Data provided ->

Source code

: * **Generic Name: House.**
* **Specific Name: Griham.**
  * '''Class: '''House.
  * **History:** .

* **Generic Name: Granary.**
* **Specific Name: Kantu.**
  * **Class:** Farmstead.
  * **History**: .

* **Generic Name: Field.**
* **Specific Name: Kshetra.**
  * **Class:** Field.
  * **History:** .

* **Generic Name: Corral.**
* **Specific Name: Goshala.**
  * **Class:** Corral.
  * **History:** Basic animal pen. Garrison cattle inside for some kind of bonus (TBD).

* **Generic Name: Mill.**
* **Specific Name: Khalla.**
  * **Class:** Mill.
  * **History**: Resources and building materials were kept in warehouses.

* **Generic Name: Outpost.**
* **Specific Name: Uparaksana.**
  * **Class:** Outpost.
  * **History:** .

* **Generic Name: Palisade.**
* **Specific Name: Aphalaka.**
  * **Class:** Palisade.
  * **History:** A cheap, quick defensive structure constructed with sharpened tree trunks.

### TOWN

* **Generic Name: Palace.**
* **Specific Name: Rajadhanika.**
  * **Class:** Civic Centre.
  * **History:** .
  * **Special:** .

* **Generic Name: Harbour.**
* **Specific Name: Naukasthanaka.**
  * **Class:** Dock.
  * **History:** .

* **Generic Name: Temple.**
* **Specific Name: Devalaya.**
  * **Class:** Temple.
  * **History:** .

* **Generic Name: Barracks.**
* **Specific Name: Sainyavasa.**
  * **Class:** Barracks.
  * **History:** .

Goal of the exercise -> Copy every entry above word for word.

Written reply ->
Source code

: * **Generic Name: House.**
* **Specific Name: Griham.**
  * '''Class: '''House.
  * **History:** .

* **Generic Name: Granary.**
* **Specific Name: Kantu.**
  * **Class:** Farmstead.
  * **History**: .

* **Generic Name: Field.**
* **Specific Name: Kshetra.**
  * **Class:** Field.
  * **History:** .

* **Generic Name: Corral.**
* **Specific Name: Goshala.**
  * **Class:** Corral.
  * **History:** Basic animal pen. Garrison cattle inside for some kind of bonus (TBD).

* **Generic Name: Mill.**
* **Specific Name: Khalla.**
  * **Class:** Mill.
  * **History**: Resources and building materials were kept in warehouses.

* **Generic Name: Outpost.**
* **Specific Name: Uparaksana.**
  * **Class:** Outpost.
  * **History:** .

* **Generic Name: Palisade.**
* **Specific Name: Aphalaka.**
  * **Class:** Palisade.
  * **History:** A cheap, quick defensive structure constructed with sharpened tree trunks.

### TOWN

* **Generic Name: Palace.**
* **Specific Name: Rajadhanika.**
  * **Class:** Civic Centre.
  * **History:** .
  * **Special:** .

* **Generic Name: Harbour.**
* **Specific Name: Naukasthanaka.**
  * **Class:** Dock.
  * **History:** .

* **Generic Name: Temple.**
* **Specific Name: Devalaya.**
  * **Class:** Temple.
  * **History:** .

* **Generic Name: Barracks.**
* **Specific Name: Sainyavasa.**
  * **Class:** Barracks.
  * **History:** .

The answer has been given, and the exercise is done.